Directions for this task:
Recast the lines of the records as a numbered list, starting with the line that contains "visiting the Windy" and going on through the line that contains "Success Story", with blank lines left out.

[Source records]
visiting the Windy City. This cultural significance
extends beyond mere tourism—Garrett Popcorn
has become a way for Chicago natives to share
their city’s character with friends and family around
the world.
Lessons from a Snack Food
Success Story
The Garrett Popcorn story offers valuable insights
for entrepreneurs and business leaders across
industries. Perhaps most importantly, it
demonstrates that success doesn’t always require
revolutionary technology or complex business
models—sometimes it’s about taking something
==
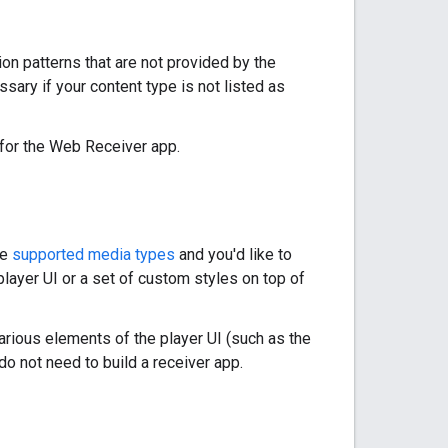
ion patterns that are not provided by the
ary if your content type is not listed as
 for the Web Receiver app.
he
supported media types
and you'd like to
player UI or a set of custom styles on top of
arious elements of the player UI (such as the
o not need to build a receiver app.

Solved exercise:
1. visiting the Windy City. This cultural significance
2. extends beyond mere tourism—Garrett Popcorn
3. has become a way for Chicago natives to share
4. their city’s character with friends and family around
5. the world.
6. Lessons from a Snack Food
7. Success Story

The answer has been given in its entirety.